As contas de energia elétrica terão acréscimo em setembro com a manutenção da bandeira tarifária vermelha patamar 2. A Agência Nacional de Energia Elétrica (Aneel) anunciou nessa sexta-feira (29) que o adicional será de R$ 7,87 para cada 100 quilowatts-hora (kWh) consumidos.
De acordo com a Aneel, a decisão se deve à necessidade de maior uso de usinas termelétricas. A medida ocorre em razão das chuvas abaixo da média, que reduziram os níveis dos reservatórios das hidrelétricas. A falta de afluência impacta diretamente a geração hidrelétrica e torna necessário recorrer às térmicas, que possuem custos de produção mais elevados.
“As atuais condições de afluência dos reservatórios das usinas, abaixo da média, não são favoráveis para a geração hidrelétrica. Em consequência, há necessidade de maior acionamento de usinas termelétricas, com elevados custos de geração, o que justifica a manutenção da bandeira vermelha patamar 2 para setembro”, informou a agência reguladora em nota.
Nos meses anteriores, o sistema de bandeiras já vinha impactando as contas de energia. Em junho e julho, vigorou a bandeira vermelha, enquanto em agosto foi acionado o patamar 2, o mais caro. A sinalização de setembro confirma a continuidade do cenário desfavorável para os consumidores.
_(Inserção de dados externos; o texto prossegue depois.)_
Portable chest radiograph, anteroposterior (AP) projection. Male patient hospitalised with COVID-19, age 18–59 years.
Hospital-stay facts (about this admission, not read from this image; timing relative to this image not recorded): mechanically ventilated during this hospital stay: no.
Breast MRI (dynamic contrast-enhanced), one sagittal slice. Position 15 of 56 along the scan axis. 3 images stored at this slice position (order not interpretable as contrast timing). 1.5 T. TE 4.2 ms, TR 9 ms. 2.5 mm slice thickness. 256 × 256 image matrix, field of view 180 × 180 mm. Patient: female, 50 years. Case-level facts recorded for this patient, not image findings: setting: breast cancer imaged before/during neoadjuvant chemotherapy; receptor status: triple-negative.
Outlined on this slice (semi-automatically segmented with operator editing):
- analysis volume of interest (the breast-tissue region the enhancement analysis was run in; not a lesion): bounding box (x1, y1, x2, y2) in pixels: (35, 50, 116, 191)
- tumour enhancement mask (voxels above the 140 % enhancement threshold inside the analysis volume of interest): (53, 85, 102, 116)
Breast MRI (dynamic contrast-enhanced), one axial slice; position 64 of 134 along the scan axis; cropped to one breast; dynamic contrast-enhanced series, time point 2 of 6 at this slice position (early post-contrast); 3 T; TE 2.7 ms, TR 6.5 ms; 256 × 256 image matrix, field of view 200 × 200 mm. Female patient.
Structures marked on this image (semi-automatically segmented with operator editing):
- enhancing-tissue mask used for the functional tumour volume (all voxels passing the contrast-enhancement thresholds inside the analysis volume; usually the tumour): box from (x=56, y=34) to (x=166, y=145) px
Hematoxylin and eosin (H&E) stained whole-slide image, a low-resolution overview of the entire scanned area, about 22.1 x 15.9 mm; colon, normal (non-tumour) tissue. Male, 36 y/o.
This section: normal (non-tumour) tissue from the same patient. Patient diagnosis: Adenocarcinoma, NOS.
O sistema de bandeiras tarifárias foi criado em 2015 pela Aneel para indicar aos consumidores os custos variáveis da geração de energia no país. O mecanismo utiliza cores que refletem o momento do setor elétrico. Na bandeira verde, não há cobrança extra. Já nas bandeiras amarela e vermelha, são aplicados acréscimos de acordo com o nível de custo para geração.
Segundo a agência, o modelo dá maior transparência ao processo e permite ao consumidor adotar medidas de economia. Ao ter conhecimento da cor da bandeira vigente, o usuário pode reduzir o consumo para evitar um impacto maior no valor da conta de luz. O objetivo é sinalizar, em tempo real, as condições de geração no Sistema Interligado Nacional (SIN).
A Aneel reforçou ainda a necessidade do uso consciente da energia elétrica. A economia, além de aliviar o orçamento do consumidor, contribui para a preservação dos recursos naturais e para o equilíbrio do setor energético em períodos de escassez hídrica.